Chiara’s Sirota to perform ‘New Works for Viola’ solo recital
calendar icon01 Sep 2014
Lincoln, NE — On Monday, September 22, 2014 at 7:30pm, violist and UNL faculty member Jonah Sirota will perform a recital featuring composer Robert Sirota’s Compendium de Lumine at the University of Nebraska-Lincoln’s Kimball Recital Hall (11th and R Streets). The recital’s program, titled “New Works for Viola,” will also include the world premiere of Rodney Lister’s Complicated Grief and Damon Lee’s Still Untitled for Viola and Digital Tanpura.
Jonah Sirota is a violist of the Chiara String Quartet, now in their tenth year as the Hixson-Lied Artists-in-Residence at the University of Nebraska-Lincoln. The concert will be the second concert live-streamed online from UNL’s Kimball Recital Hall (music.unl.edu/webcasts), in the school’s new initiative to bring concerts to a worldwide audience. The videos are also available on the Glenn Korff School of Music YouTube channel after the performance date (www.youtube.com/user/UNLSoMusic).
"This program features brand-new works by three composers who are close to me in some way,” Jonah Sirota said. “ As there is a strong tradition of using the dark tone of the viola for melancholic music, I have challenged each to write a piece for solo (unaccompanied) viola that is not an elegy. Each composer has approached this challenge in a totally unique way. I am especially excited to be presenting the world premiere of Rodney Lister's Complicated Grief, alongside performances of Damon Lee's Still Untitled (a work which features the solo viola with a digital Tanpura synthesizer from India), and a work by my father Robert Sirota entitled Compendium de Lumine (which catalogues, in sound, the feel of six different kinds of light). Please join us for an amazing night of discovery!"

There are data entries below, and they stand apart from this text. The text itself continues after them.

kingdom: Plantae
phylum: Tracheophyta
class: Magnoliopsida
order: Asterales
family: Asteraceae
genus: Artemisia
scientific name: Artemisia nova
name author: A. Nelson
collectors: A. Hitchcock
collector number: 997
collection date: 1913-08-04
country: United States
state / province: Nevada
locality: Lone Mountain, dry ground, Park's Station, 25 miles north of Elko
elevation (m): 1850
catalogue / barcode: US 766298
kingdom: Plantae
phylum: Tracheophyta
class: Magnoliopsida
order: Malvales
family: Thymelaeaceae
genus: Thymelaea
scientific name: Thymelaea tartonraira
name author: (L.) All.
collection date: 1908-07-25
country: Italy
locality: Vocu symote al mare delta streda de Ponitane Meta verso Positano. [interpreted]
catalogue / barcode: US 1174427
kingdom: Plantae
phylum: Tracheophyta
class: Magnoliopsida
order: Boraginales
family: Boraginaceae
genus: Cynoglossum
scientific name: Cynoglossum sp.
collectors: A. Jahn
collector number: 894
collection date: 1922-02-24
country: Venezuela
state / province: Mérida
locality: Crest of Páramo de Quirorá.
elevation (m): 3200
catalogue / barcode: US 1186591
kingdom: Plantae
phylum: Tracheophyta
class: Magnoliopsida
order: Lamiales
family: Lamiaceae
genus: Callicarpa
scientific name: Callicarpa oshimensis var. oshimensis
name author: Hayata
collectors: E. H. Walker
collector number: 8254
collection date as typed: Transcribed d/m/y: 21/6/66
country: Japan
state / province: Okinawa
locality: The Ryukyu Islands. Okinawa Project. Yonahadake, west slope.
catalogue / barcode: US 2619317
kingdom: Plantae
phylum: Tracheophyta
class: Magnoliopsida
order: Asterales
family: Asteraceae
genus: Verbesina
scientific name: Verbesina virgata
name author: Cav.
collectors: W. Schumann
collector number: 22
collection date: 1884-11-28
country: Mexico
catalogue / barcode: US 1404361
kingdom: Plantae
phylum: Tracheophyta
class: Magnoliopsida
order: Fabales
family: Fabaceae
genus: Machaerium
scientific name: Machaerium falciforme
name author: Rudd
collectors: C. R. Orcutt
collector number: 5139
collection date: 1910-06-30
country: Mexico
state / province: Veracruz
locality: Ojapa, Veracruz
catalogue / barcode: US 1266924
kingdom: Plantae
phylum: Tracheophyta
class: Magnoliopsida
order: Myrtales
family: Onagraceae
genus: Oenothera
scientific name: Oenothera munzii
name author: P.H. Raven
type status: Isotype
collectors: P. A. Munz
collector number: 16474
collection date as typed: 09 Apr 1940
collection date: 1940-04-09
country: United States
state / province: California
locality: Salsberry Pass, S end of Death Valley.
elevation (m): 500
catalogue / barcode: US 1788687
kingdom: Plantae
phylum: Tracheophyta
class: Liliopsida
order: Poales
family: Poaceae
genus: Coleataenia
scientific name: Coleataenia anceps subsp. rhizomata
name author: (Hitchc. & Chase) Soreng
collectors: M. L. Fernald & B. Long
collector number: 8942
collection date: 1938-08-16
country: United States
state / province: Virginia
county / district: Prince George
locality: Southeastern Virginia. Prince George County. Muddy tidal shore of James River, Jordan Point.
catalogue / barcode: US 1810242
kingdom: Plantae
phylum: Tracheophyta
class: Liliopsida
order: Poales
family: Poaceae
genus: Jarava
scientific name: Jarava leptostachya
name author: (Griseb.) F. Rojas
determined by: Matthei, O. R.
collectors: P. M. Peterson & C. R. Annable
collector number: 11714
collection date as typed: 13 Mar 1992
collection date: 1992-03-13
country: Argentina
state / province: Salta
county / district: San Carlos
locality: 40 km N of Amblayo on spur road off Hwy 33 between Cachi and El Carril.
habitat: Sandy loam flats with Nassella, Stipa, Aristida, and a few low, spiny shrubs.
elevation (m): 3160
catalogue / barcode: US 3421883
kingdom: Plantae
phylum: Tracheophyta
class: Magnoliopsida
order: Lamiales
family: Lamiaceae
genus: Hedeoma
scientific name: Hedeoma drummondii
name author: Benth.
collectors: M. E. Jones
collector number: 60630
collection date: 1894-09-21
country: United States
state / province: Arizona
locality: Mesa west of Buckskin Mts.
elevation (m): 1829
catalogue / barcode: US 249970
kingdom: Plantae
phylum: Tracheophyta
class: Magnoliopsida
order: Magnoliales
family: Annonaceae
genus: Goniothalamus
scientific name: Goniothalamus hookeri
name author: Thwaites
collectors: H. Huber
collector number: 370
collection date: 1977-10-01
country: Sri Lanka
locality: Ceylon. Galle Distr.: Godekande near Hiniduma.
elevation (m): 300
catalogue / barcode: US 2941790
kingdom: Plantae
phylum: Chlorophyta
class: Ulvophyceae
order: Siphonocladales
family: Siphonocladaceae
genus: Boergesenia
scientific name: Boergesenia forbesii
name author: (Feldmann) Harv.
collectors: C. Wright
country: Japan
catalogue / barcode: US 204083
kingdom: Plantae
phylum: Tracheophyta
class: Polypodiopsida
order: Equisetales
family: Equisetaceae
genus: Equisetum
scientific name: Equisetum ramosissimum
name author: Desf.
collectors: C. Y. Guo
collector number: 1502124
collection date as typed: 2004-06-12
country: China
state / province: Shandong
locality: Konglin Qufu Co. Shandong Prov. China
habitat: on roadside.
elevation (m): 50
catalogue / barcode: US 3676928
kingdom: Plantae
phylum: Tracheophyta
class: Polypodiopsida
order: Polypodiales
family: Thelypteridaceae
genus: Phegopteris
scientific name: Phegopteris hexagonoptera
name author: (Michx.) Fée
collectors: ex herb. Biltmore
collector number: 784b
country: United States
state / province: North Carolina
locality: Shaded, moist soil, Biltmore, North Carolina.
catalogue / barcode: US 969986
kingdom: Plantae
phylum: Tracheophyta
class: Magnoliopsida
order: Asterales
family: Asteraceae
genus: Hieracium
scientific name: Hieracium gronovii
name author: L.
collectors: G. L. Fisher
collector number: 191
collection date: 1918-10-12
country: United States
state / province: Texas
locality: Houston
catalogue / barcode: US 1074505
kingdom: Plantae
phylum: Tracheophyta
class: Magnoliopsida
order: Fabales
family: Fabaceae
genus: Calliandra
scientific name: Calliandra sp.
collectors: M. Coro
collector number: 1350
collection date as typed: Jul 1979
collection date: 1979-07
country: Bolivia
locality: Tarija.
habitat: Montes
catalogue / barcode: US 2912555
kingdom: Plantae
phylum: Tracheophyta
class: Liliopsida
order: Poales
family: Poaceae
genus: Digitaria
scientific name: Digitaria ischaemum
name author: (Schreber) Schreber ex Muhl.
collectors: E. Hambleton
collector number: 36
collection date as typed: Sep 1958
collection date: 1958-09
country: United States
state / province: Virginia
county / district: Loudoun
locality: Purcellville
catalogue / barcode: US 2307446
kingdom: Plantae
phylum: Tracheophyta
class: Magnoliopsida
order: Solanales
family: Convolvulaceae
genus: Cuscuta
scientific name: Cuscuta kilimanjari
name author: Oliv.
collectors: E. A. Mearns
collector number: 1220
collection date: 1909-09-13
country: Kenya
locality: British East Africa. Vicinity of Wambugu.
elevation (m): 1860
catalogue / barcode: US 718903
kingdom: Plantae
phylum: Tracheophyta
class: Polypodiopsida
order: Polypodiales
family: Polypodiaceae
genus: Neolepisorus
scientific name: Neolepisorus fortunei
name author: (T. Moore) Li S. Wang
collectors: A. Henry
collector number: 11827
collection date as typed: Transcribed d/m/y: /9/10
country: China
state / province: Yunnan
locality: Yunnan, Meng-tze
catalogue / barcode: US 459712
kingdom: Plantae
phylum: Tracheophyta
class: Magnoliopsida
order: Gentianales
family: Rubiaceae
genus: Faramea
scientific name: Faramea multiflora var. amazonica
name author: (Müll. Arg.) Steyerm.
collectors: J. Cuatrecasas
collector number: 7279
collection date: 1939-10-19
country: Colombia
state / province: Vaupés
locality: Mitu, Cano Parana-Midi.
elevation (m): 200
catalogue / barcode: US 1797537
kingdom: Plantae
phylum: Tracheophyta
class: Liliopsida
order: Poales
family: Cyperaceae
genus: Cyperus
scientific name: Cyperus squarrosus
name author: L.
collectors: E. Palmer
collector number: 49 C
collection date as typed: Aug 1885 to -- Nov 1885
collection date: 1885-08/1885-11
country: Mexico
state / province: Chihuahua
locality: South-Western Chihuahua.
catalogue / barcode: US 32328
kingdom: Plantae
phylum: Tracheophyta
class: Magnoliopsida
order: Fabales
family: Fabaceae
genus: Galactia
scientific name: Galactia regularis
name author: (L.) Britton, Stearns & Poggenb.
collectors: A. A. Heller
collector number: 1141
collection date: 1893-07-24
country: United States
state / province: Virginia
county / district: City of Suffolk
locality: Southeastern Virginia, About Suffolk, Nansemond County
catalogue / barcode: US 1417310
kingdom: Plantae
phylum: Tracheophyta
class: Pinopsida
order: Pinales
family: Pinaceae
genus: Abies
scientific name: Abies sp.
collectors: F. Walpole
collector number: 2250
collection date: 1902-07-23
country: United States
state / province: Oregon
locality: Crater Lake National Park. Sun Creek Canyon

Of Compendium de Lumine Robert Sirota explains, “Since both of our children are accomplished violists, I have had the good fortune to be asked by them to write a number of works for that instrument. Compendium de Lumine (2013) is the latest entry in this series. Jonah wanted something that was ‘not elegiac’ – no problem. Since he is truly a master of his instrument, I took this as an opportunity to push the boundaries of my technical expertise, seeking maximum variety of color and expression. The somewhat encyclopedic title posits a cataloguing of various kinds and qualities of light, which the movement titles enumerate: Mane (Morning), Meridies (Noon) Aqua (Water), Luna (Moon), Stellae (Stars), and Sol (Sun).”
About Jonah Sirota
Chiara String Quartet violist Jonah Sirota is known as a soloist and chamber musician of great range and depth. Since making his concerto debut with Alan Gilbert and the Juilliard Pre-College Symphony at the age of 17, he was third prize-winner in the 2006 Naumburg Viola Competition, and won further concerto competitions at both Rice University and at the Juilliard School. A champion of new music, he has commissioned and premiered new viola works from Gabriela Lena Frank, Arthur Joseph McCaffrey, and Alexis Bacon, as well as a concerto by his father, composer Robert Sirota. He is also one-half of the improv and new music duo Mondegreen with organist Kurt Knecht. He has performed at the Marlboro, Norfolk, Yellow Barn, and Aspen music festivals.
Mr. Sirota has studied with Martha Katz, Roberto Diaz, and Samuel Rhodes, among others. He graduated magna cum laude with a Bachelor of Music degree from Rice University, and then received both a Master of Music degree and an Artist Diploma in String Quartet Studies from the Juilliard School. He also studied aesthetic education and audience engagement at Juilliard with master teacher Eric Booth. In addition, he has written a travel blog for the Journal of the American Viola Society.
As a viola professor, Mr. Sirota specializes in highlighting awareness of the body-mind connection as it applies to technique and musicianship. He has used his own successful experiences in fighting performance-related injuries to help students fix injuries, reduce tension in their playing, reduce fear in their approach to performing and career, and become engaging and engaged musicians and artists. Mr. Sirota plays on a copy of a 1755 Testore viola made by Gregg Alf of Ann Arbor, Michigan in 2009.